* **PROBLEM DESCRIPTION**:
Rewrite the lines below as a numbered list, leaving out any blank lines.

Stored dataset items

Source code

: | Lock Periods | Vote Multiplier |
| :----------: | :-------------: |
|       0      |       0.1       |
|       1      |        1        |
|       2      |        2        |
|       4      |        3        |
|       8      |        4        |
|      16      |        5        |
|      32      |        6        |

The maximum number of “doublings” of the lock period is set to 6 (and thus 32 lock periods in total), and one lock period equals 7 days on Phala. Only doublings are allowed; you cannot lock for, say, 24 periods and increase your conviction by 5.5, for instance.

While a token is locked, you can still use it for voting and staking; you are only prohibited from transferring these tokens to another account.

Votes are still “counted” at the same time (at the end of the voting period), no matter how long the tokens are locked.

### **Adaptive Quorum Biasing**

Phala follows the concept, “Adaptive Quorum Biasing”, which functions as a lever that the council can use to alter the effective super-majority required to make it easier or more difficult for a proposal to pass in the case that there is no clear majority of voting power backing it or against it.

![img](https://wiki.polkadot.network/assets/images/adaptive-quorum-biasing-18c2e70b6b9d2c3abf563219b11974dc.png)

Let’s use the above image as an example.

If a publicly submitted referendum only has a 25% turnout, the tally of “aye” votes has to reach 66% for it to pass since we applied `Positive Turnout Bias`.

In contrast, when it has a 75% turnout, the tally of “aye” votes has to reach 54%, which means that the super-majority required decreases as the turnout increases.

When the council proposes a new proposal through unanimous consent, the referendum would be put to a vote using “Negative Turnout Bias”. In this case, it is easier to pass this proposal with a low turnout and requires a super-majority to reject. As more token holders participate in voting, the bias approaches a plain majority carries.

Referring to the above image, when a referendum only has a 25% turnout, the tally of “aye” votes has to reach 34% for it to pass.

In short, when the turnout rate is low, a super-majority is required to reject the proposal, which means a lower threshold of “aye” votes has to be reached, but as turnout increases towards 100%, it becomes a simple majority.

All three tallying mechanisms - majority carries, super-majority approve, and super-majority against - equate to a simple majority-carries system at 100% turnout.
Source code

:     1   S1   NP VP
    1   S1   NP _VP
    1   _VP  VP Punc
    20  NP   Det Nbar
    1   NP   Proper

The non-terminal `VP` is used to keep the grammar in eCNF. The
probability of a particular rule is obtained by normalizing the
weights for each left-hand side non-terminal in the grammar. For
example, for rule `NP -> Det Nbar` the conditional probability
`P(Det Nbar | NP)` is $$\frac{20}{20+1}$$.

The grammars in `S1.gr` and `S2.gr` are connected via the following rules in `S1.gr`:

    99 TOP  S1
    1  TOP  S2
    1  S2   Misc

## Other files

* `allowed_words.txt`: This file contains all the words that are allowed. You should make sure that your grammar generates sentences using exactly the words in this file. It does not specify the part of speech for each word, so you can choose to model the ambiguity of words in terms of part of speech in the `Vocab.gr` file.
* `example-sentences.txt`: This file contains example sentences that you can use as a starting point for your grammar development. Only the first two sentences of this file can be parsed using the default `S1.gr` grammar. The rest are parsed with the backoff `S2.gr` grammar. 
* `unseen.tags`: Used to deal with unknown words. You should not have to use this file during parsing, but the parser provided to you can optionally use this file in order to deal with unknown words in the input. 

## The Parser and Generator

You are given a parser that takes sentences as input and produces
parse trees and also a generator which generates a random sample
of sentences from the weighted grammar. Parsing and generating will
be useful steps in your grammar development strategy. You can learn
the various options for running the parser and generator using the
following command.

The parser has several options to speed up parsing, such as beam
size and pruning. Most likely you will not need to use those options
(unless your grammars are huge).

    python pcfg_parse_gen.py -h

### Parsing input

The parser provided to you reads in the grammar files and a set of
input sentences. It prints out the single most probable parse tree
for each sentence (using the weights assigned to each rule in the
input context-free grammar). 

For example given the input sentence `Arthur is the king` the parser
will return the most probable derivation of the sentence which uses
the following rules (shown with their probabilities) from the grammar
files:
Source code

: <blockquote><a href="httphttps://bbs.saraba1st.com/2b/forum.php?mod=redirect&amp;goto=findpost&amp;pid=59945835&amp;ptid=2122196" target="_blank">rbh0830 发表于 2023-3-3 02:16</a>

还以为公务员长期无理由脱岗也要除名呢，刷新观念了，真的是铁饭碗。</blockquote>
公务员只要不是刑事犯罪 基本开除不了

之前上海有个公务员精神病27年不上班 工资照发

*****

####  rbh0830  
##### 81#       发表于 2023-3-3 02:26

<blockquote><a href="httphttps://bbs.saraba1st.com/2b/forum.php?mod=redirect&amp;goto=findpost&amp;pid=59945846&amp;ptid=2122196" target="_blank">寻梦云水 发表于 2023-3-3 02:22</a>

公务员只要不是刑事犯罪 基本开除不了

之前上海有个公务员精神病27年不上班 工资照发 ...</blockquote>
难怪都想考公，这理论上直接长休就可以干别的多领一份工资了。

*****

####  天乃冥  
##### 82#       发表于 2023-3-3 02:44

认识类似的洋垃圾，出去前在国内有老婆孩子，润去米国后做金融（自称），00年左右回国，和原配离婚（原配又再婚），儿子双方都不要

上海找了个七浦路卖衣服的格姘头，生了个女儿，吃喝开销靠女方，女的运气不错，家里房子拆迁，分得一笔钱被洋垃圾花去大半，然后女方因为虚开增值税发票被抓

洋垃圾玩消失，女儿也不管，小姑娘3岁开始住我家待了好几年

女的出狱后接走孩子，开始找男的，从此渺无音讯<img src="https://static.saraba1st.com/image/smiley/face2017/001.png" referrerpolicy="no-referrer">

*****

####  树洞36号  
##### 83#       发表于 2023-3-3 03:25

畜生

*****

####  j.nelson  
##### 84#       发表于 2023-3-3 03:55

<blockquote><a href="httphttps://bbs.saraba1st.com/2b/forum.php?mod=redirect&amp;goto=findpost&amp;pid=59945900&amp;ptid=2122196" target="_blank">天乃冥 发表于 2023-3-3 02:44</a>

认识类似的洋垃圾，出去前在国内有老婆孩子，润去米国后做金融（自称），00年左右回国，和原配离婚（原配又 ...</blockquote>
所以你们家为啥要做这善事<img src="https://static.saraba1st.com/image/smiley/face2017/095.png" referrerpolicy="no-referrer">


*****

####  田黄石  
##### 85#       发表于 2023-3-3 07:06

* **REPLY**:
1. Source code
2. : | Lock Periods | Vote Multiplier |
3. | :----------: | :-------------: |
4. |       0      |       0.1       |
5. |       1      |        1        |
6. |       2      |        2        |
7. |       4      |        3        |
8. |       8      |        4        |
9. |      16      |        5        |
10. |      32      |        6        |
11. The maximum number of “doublings” of the lock period is set to 6 (and thus 32 lock periods in total), and one lock period equals 7 days on Phala. Only doublings are allowed; you cannot lock for, say, 24 periods and increase your conviction by 5.5, for instance.
12. While a token is locked, you can still use it for voting and staking; you are only prohibited from transferring these tokens to another account.
13. Votes are still “counted” at the same time (at the end of the voting period), no matter how long the tokens are locked.
14. ### **Adaptive Quorum Biasing**
15. Phala follows the concept, “Adaptive Quorum Biasing”, which functions as a lever that the council can use to alter the effective super-majority required to make it easier or more difficult for a proposal to pass in the case that there is no clear majority of voting power backing it or against it.
16. ![img](https://wiki.polkadot.network/assets/images/adaptive-quorum-biasing-18c2e70b6b9d2c3abf563219b11974dc.png)
17. Let’s use the above image as an example.
18. If a publicly submitted referendum only has a 25% turnout, the tally of “aye” votes has to reach 66% for it to pass since we applied `Positive Turnout Bias`.
19. In contrast, when it has a 75% turnout, the tally of “aye” votes has to reach 54%, which means that the super-majority required decreases as the turnout increases.
20. When the council proposes a new proposal through unanimous consent, the referendum would be put to a vote using “Negative Turnout Bias”. In this case, it is easier to pass this proposal with a low turnout and requires a super-majority to reject. As more token holders participate in voting, the bias approaches a plain majority carries.
21. Referring to the above image, when a referendum only has a 25% turnout, the tally of “aye” votes has to reach 34% for it to pass.
22. In short, when the turnout rate is low, a super-majority is required to reject the proposal, which means a lower threshold of “aye” votes has to be reached, but as turnout increases towards 100%, it becomes a simple majority.
23. All three tallying mechanisms - majority carries, super-majority approve, and super-majority against - equate to a simple majority-carries system at 100% turnout.
24. Source code
25. :     1   S1   NP VP
26.     1   S1   NP _VP
27.     1   _VP  VP Punc
28.     20  NP   Det Nbar
29.     1   NP   Proper
30. The non-terminal `VP` is used to keep the grammar in eCNF. The
31. probability of a particular rule is obtained by normalizing the
32. weights for each left-hand side non-terminal in the grammar. For
33. example, for rule `NP -> Det Nbar` the conditional probability
34. `P(Det Nbar | NP)` is $$\frac{20}{20+1}$$.
35. The grammars in `S1.gr` and `S2.gr` are connected via the following rules in `S1.gr`:
36.     99 TOP  S1
37.     1  TOP  S2
38.     1  S2   Misc
39. ## Other files
40. * `allowed_words.txt`: This file contains all the words that are allowed. You should make sure that your grammar generates sentences using exactly the words in this file. It does not specify the part of speech for each word, so you can choose to model the ambiguity of words in terms of part of speech in the `Vocab.gr` file.
41. * `example-sentences.txt`: This file contains example sentences that you can use as a starting point for your grammar development. Only the first two sentences of this file can be parsed using the default `S1.gr` grammar. The rest are parsed with the backoff `S2.gr` grammar. 
42. * `unseen.tags`: Used to deal with unknown words. You should not have to use this file during parsing, but the parser provided to you can optionally use this file in order to deal with unknown words in the input. 
43. ## The Parser and Generator
44. You are given a parser that takes sentences as input and produces
45. parse trees and also a generator which generates a random sample
46. of sentences from the weighted grammar. Parsing and generating will
47. be useful steps in your grammar development strategy. You can learn
48. the various options for running the parser and generator using the
49. following command.
50. The parser has several options to speed up parsing, such as beam
51. size and pruning. Most likely you will not need to use those options
52. (unless your grammars are huge).
53.     python pcfg_parse_gen.py -h
54. ### Parsing input
55. The parser provided to you reads in the grammar files and a set of
56. input sentences. It prints out the single most probable parse tree
57. for each sentence (using the weights assigned to each rule in the
58. input context-free grammar). 
59. For example given the input sentence `Arthur is the king` the parser
60. will return the most probable derivation of the sentence which uses
61. the following rules (shown with their probabilities) from the grammar
62. files:
63. Source code
64. : <blockquote><a href="httphttps://bbs.saraba1st.com/2b/forum.php?mod=redirect&amp;goto=findpost&amp;pid=59945835&amp;ptid=2122196" target="_blank">rbh0830 发表于 2023-3-3 02:16</a>
65. 还以为公务员长期无理由脱岗也要除名呢，刷新观念了，真的是铁饭碗。</blockquote>
66. 公务员只要不是刑事犯罪 基本开除不了
67. 之前上海有个公务员精神病27年不上班 工资照发
68. *****
69. ####  rbh0830  
70. ##### 81#       发表于 2023-3-3 02:26
71. <blockquote><a href="httphttps://bbs.saraba1st.com/2b/forum.php?mod=redirect&amp;goto=findpost&amp;pid=59945846&amp;ptid=2122196" target="_blank">寻梦云水 发表于 2023-3-3 02:22</a>
72. 公务员只要不是刑事犯罪 基本开除不了
73. 之前上海有个公务员精神病27年不上班 工资照发 ...</blockquote>
74. 难怪都想考公，这理论上直接长休就可以干别的多领一份工资了。
75. *****
76. ####  天乃冥  
77. ##### 82#       发表于 2023-3-3 02:44
78. 认识类似的洋垃圾，出去前在国内有老婆孩子，润去米国后做金融（自称），00年左右回国，和原配离婚（原配又再婚），儿子双方都不要
79. 上海找了个七浦路卖衣服的格姘头，生了个女儿，吃喝开销靠女方，女的运气不错，家里房子拆迁，分得一笔钱被洋垃圾花去大半，然后女方因为虚开增值税发票被抓
80. 洋垃圾玩消失，女儿也不管，小姑娘3岁开始住我家待了好几年
81. 女的出狱后接走孩子，开始找男的，从此渺无音讯<img src="https://static.saraba1st.com/image/smiley/face2017/001.png" referrerpolicy="no-referrer">
82. *****
83. ####  树洞36号  
84. ##### 83#       发表于 2023-3-3 03:25
85. 畜生
86. *****
87. ####  j.nelson  
88. ##### 84#       发表于 2023-3-3 03:55
89. <blockquote><a href="httphttps://bbs.saraba1st.com/2b/forum.php?mod=redirect&amp;goto=findpost&amp;pid=59945900&amp;ptid=2122196" target="_blank">天乃冥 发表于 2023-3-3 02:44</a>
90. 认识类似的洋垃圾，出去前在国内有老婆孩子，润去米国后做金融（自称），00年左右回国，和原配离婚（原配又 ...</blockquote>
91. 所以你们家为啥要做这善事<img src="https://static.saraba1st.com/image/smiley/face2017/095.png" referrerpolicy="no-referrer">
92. *****
93. ####  田黄石  
94. ##### 85#       发表于 2023-3-3 07:06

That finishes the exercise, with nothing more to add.